Nuthall's most influential publication was his book The Hidden Lives of Learners, published posthumously in 2007. Nuthall wrote the book in haste at the end of his life, to summarise his 40-year career in educational research, and it was compiled and published after his death by his wife and colleagues. Nuthall's main conclusions were:

1. Standardised testing is no more reliable at assessing learning than an interview with a student
2. Course concepts need to be repeated in different ways—the "three timesʻ rule
3. Learners need time to master concepts, and mastery is not necessarily related to ability
4. Teachers also need time: to assess the social processes at work in the classroom, pre-test their students, and design rich lessons
5. Teaching should take into account how memory actually works.

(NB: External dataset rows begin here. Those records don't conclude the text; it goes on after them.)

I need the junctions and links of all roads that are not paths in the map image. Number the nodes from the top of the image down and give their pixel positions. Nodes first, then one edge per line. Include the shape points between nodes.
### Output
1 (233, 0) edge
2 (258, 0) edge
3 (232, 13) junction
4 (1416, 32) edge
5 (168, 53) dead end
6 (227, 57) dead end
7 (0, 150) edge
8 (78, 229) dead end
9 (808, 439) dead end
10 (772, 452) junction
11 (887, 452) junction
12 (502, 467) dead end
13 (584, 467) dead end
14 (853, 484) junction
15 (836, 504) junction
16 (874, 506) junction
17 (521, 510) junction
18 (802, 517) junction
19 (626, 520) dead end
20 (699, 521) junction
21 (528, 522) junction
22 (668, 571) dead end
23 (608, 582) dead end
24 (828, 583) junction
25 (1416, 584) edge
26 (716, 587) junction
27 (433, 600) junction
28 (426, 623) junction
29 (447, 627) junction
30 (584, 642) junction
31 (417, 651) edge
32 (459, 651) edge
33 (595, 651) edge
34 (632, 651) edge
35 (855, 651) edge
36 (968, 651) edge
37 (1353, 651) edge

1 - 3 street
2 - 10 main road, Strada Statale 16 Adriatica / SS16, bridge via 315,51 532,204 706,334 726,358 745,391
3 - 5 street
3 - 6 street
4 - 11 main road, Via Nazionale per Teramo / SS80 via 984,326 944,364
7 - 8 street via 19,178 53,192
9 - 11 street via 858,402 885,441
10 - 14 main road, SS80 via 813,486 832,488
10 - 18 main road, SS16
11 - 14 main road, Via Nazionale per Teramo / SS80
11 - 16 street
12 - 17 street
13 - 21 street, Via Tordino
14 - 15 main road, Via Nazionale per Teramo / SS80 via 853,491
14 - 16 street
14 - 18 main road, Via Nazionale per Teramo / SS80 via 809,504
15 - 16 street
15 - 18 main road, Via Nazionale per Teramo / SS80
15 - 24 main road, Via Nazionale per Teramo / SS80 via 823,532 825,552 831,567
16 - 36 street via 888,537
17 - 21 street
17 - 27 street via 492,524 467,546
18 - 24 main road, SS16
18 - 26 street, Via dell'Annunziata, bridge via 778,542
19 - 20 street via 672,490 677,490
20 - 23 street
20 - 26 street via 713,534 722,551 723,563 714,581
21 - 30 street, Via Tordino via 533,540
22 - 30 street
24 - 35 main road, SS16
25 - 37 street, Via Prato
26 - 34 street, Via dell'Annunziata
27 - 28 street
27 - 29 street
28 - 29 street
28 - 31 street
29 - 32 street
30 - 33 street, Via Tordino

"It is assumed that learning is the more or less automatic result of engaging in classroom activities. If students do what the teacher expects of them, follow the instructions carefully, complete all the aspects of the tasks, then the students will learn what the teacher expects....However our research shows that almost none of this is true." (The Hidden Lives of Learners, pp 103–104)

The Hidden Lives of Learners is still an important text for trainee teachers on how the personal context and social interactions of students affect their learning.

== Selected works ==

- Nuthall, G. (1966). Experimental comparison of instructional strategies in the teaching of concepts (PhD dissertation). University of Illinois at Urbana-Champaign.
- Wright, C. J. and Nuthall, G. (1970): "Relationships between teacher behaviours and pupil achievement in three experimental elementary science lessons". American Educational Research Journal. 7(4): 477–491
- Nuthall, G. and Alton-Lee, A. (1993): "Predicting learning from student experience of teaching: a theory of student knowledge construction in classrooms". American Educational Research Journal. 30(4): 799–840
- Nuthall, G. (1999). "The way students learn: acquiring knowledge from an integrated science and social studies unit". Elementary School Journal. 99(4): 303–341
- Nuthall, G. (1999): "How students learn: The validation of a model of knowledge using stimulated recall of the learning process." Paper presented at the Annual Meeting of the American Educational Research Association, 19–23 April 1999.
- Nuthall, G. (2002): "The Cultural Myths and the Realities of Teaching and Learning". New Zealand Annual Review of Education. 11: 5–30
- Nuthall, G. (2004): "Relating classroom teaching to student learning: a critical analysis of why research has failed to bridge the theory-practice gap". Harvard Educational Review. 74(3): 273–306.
- Nuthall, G. (2005): "The Cultural Myths and Realities of Classroom Teaching and Learning: A Personal Journey". Teachers College Record. 107(5): 895–934
- Nuthall, G. (2007): The Hidden Lives of Learners. Wellington: NZCER Press. ISBN 978-1-877-39824-7
- Nuthall, G. (2012): "Understanding What Students Learn" in Kaur, Baljit (2012). "Understanding teaching and learning: classroom research revisited"

== Honours and awards ==
Nuthall received a New Zealand Science and Technology Medal from the Royal Society of New Zealand. In 2000, he received a Mackenzie Award, a lifetime achievement award for his work in education research and teacher training from the New Zealand Association for Research in Education, and in December 2001 was invited to present the Herbison Lecture at their annual conference, where he received a standing ovation for his talk "The cultural myths and the realities of teaching and learning".

In the 2003 Queen's Birthday Honours, Nuthall was appointed a Member of the New Zealand Order of Merit, for services to education. In 2003, the University of Canterbury instituted a Graham Nuthall Award for education research, and in 2004 a series of Graham Nuthall annual lectures (Nuthall himself delivered the inaugural one). The university also launched the Graham Nuthall Classroom Research Trust in May 2004 to carry on Nuthall's legacy. In 2025, the lecture series was relaunched as the annual Hui Rangahau Graham Nuthall Research Symposium.